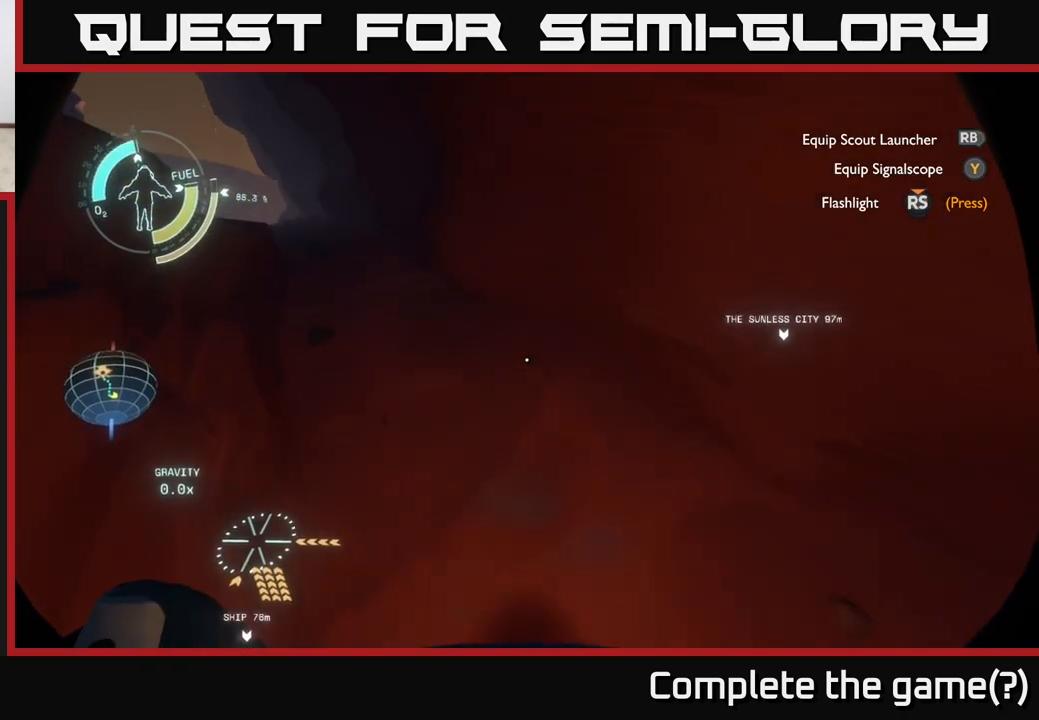
{"buttons": [], "left_stick": "up", "right_stick": "up-right", "events": [[50, "A", "up"], [150, "A", "down"], [233, "A", "up"], [367, "left_stick", "up"], [483, "R2", "up"], [500, "right_stick", "up-right"]]}
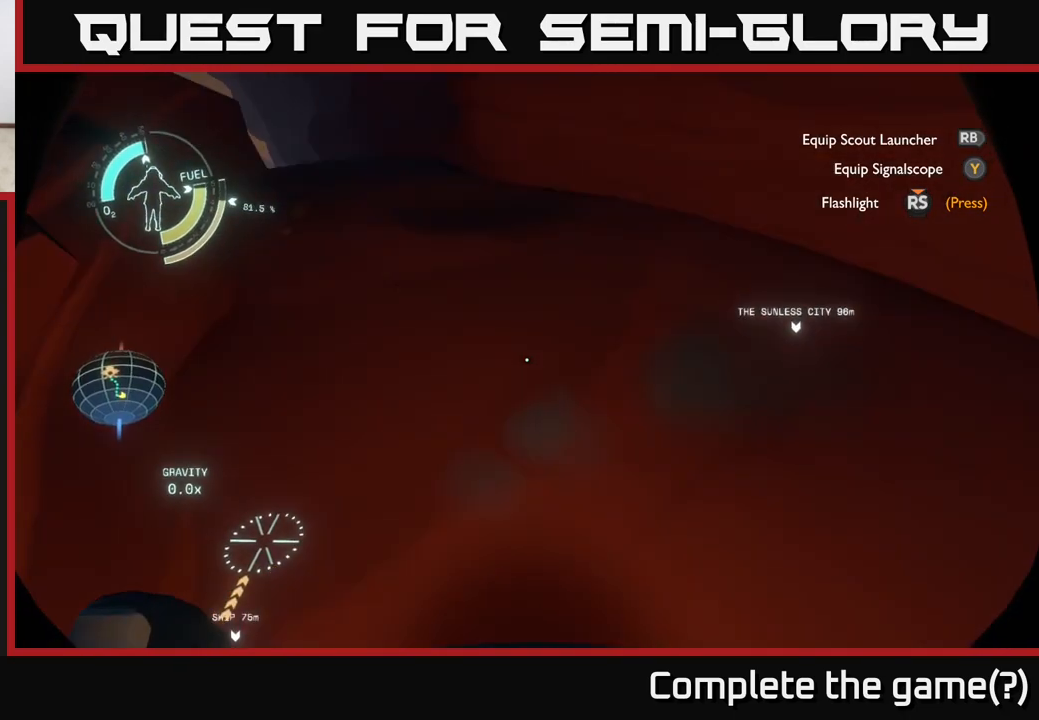
{"buttons": [], "left_stick": "center", "right_stick": "right", "events": [[83, "left_stick", "right"], [150, "left_stick", "center"], [217, "right_stick", "right"]]}
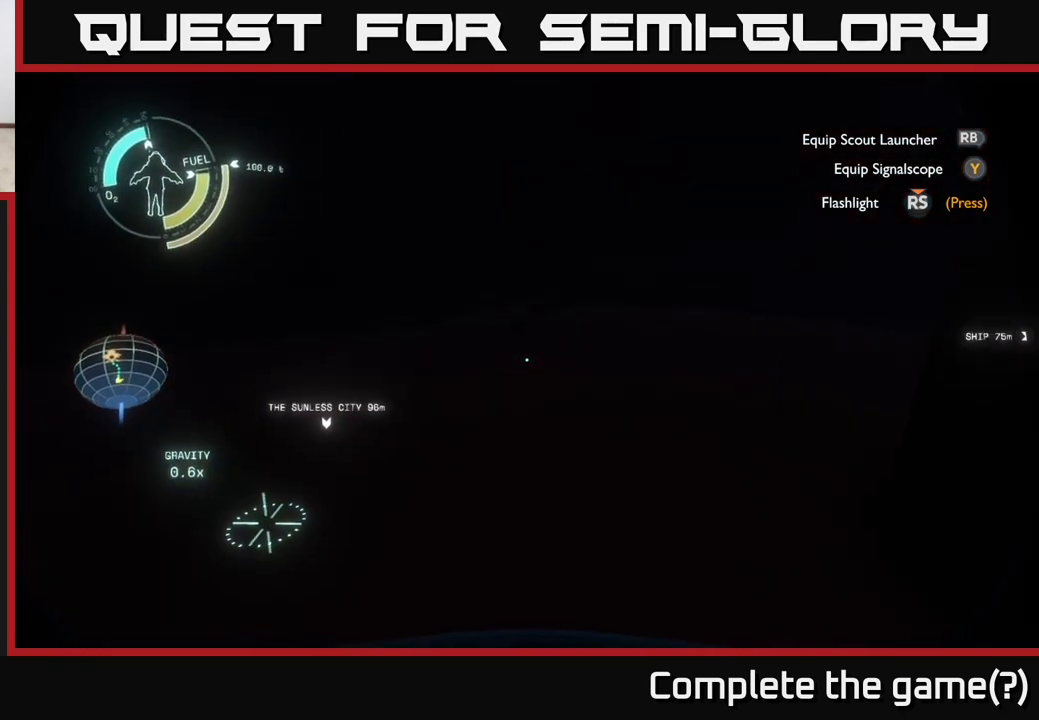
{"buttons": [], "left_stick": "center", "right_stick": "center", "events": [[367, "right_stick", "center"]]}
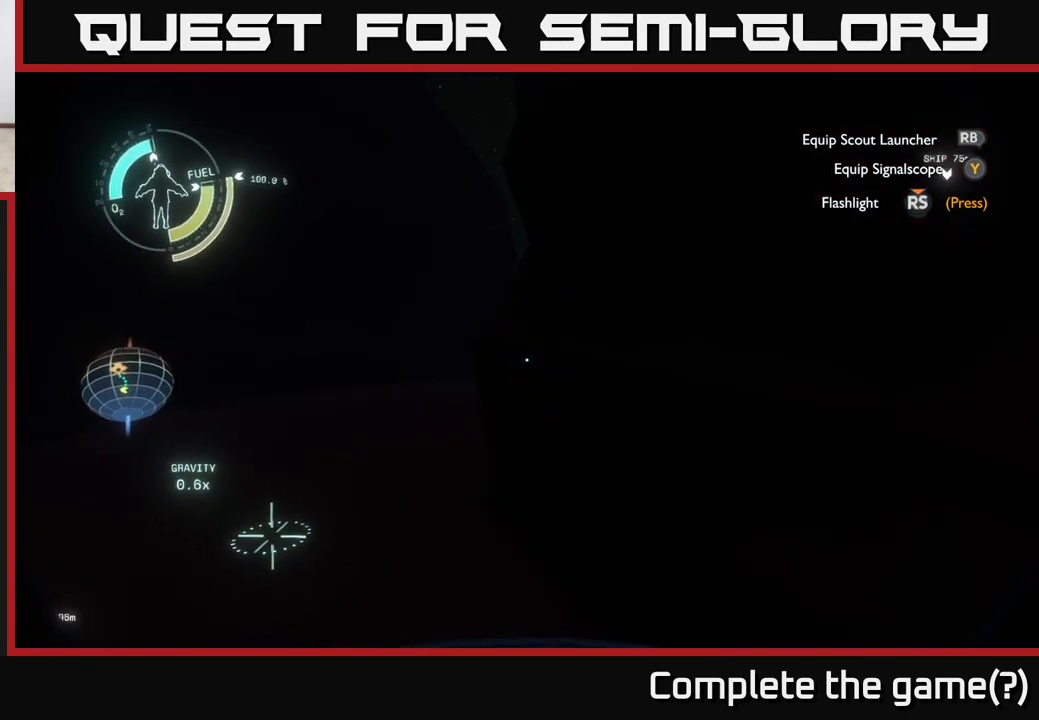
{"buttons": [], "left_stick": "center", "right_stick": "center", "events": [[117, "right_stick", "left"], [433, "right_stick", "center"]]}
────
(INSTRUCTIONS TO FOLLOW) Could you copy the lines above exactly and skip the images?

(ANSWER FOR THE TASK)
{"buttons": [], "left_stick": "up", "right_stick": "up-right", "events": [[50, "A", "up"], [150, "A", "down"], [233, "A", "up"], [367, "left_stick", "up"], [483, "R2", "up"], [500, "right_stick", "up-right"]]}
{"buttons": [], "left_stick": "center", "right_stick": "right", "events": [[83, "left_stick", "right"], [150, "left_stick", "center"], [217, "right_stick", "right"]]}
{"buttons": [], "left_stick": "center", "right_stick": "center", "events": [[367, "right_stick", "center"]]}
{"buttons": [], "left_stick": "center", "right_stick": "center", "events": [[117, "right_stick", "left"], [433, "right_stick", "center"]]}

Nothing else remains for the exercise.